Why?  Why wouldn't the Israelites wait for God?  He'd just rescued them from slavery.  Proved that he could be trusted.  Demonstrated his love.  And yet at every hurdle they quivered.  At every hunger pang they moaned.  And at Mount Sinai the waiting became too much and they made a gold calf.  As the Psalm goes on, 'They traded their glorious God for a statue of a grass-eating bull'.

I find it so easy to judge them.   'Well,' I muse, 'if I'd seen what they'd seen and experienced what they'd experienced, I'd trust God.  Easy peasy.'  And yet the moment I face  difficulty in my own life, I panic.  And worry.  I pray and then unless God answers immediately, I question whether he's big enough to care for me.  'Sure,' I subconsciously think, 'he's cared for me before.  But what about this?  This is a new problem.  This is something serious.  Maybe he won't or can't or just doesn't love me enough...'  And then I try and solve the problems by myself.
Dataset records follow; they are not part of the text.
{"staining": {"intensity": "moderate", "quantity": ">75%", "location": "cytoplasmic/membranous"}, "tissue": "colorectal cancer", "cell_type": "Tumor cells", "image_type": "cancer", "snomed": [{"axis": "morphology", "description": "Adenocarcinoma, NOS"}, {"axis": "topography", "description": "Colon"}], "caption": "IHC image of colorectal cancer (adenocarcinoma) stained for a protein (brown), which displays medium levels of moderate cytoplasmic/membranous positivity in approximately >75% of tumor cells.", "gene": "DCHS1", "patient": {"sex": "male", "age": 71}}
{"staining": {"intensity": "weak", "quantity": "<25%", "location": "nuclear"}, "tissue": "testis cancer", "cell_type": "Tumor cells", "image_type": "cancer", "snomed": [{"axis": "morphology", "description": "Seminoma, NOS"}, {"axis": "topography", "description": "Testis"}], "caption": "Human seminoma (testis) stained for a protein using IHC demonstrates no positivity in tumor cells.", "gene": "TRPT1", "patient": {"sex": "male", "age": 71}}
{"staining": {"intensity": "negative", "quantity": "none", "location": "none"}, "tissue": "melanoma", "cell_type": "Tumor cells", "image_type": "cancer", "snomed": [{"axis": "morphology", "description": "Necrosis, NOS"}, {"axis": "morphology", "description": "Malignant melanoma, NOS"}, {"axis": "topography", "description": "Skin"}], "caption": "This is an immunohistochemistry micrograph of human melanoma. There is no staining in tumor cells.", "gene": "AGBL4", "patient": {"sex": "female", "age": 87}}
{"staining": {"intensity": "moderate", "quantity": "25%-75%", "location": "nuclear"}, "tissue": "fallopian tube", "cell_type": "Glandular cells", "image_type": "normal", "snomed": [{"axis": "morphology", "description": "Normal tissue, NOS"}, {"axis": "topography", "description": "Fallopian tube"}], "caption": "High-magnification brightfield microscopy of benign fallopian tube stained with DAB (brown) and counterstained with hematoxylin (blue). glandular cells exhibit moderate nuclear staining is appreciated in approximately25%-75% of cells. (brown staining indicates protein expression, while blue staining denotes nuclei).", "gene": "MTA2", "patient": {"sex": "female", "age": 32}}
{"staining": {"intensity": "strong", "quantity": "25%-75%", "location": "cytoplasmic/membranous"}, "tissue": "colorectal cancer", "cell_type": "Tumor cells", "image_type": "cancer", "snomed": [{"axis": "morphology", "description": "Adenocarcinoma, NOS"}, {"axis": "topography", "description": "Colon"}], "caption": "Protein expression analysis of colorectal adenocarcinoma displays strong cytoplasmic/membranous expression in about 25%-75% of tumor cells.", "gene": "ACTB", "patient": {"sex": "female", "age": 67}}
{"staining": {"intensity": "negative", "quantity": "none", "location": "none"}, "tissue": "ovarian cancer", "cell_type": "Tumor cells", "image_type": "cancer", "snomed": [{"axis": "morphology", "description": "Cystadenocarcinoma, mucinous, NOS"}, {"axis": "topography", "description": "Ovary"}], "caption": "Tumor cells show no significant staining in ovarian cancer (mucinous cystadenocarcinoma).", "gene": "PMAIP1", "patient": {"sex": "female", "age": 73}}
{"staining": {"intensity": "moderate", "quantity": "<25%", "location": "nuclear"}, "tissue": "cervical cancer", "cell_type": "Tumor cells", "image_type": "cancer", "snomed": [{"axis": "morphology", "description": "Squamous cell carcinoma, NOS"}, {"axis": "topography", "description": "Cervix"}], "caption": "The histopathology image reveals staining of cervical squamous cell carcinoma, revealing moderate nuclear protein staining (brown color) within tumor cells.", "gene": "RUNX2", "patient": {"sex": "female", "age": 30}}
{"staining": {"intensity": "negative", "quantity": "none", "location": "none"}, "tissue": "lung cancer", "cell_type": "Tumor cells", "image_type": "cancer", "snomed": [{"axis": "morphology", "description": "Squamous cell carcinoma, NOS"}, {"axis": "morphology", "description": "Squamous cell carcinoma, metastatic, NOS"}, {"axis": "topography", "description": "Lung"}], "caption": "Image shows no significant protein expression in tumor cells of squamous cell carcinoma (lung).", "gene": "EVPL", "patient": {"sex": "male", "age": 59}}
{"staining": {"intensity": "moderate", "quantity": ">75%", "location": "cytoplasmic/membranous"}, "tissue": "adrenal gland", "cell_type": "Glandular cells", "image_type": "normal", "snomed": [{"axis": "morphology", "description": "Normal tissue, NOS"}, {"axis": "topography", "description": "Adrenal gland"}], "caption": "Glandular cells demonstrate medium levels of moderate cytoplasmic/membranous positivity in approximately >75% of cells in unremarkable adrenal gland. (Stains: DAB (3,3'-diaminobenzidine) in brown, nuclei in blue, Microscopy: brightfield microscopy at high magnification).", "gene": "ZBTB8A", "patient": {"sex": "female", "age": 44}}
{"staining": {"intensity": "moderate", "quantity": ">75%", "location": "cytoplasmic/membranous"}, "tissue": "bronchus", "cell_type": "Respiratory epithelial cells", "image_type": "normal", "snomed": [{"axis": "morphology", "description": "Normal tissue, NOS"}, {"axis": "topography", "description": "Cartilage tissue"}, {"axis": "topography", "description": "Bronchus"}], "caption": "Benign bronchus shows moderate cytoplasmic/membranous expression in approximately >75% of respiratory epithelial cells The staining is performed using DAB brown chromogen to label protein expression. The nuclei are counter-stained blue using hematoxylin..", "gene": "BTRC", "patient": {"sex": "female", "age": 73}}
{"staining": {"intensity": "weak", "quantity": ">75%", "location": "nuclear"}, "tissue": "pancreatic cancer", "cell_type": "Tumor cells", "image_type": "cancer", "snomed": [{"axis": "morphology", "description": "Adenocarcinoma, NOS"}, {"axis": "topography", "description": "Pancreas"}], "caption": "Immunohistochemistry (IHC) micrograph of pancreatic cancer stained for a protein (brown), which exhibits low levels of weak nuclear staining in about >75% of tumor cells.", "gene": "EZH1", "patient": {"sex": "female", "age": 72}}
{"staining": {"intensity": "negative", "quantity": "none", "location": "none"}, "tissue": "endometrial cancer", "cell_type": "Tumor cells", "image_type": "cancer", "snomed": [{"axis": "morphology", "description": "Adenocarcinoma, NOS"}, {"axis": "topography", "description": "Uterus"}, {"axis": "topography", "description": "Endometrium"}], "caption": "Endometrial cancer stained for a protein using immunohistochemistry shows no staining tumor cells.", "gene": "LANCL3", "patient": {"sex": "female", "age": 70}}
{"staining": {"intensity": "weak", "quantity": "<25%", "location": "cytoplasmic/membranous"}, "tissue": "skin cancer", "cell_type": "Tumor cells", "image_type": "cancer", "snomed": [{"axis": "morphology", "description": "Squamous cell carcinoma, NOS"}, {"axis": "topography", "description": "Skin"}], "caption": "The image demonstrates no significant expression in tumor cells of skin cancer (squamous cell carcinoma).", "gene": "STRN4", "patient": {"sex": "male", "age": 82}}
From the moment my son was born I have fed him and clothed him and comforted him when he's in pain.  And yet imagine if I found him crying this morning and asked what was wrong (he doesn't actually speak yet, but let's wave that for the moment) and he replied, 'Mummy it's nearly lunch time and I scared that you won't give me lunch.'  'But darling,' I would protest, 'have I ever not fed you?'  'No,' he might reply sighing, 'but there's always a first time'.  It would be heart-breaking!

It's a ludicrous analogy, and yet God is my father and I'm sure spends his time being equally hurt and baffled when I panic and worry and sigh and basically don't trust him to take care of me.

The Psalm continues with this verse, 'The people refused to enter the promised land, for they wouldn't believe his promise to care for them.'  For the Israelites the promised land symbolised freedom - from their enemies and to be set apart as God's chosen people.

When I refuse to believe God's promise to care for me, I sacrifice my freedom.  I deliberately allow myself to be held in chains by fear and anxiety.   So, my challenge for today is trust that God will provide for me.  And act on that trust by refusing to worry.  How?  By bringing every worry to God.  Every single time.  It's not easy.  But you know what?  I'm not going to worry about it!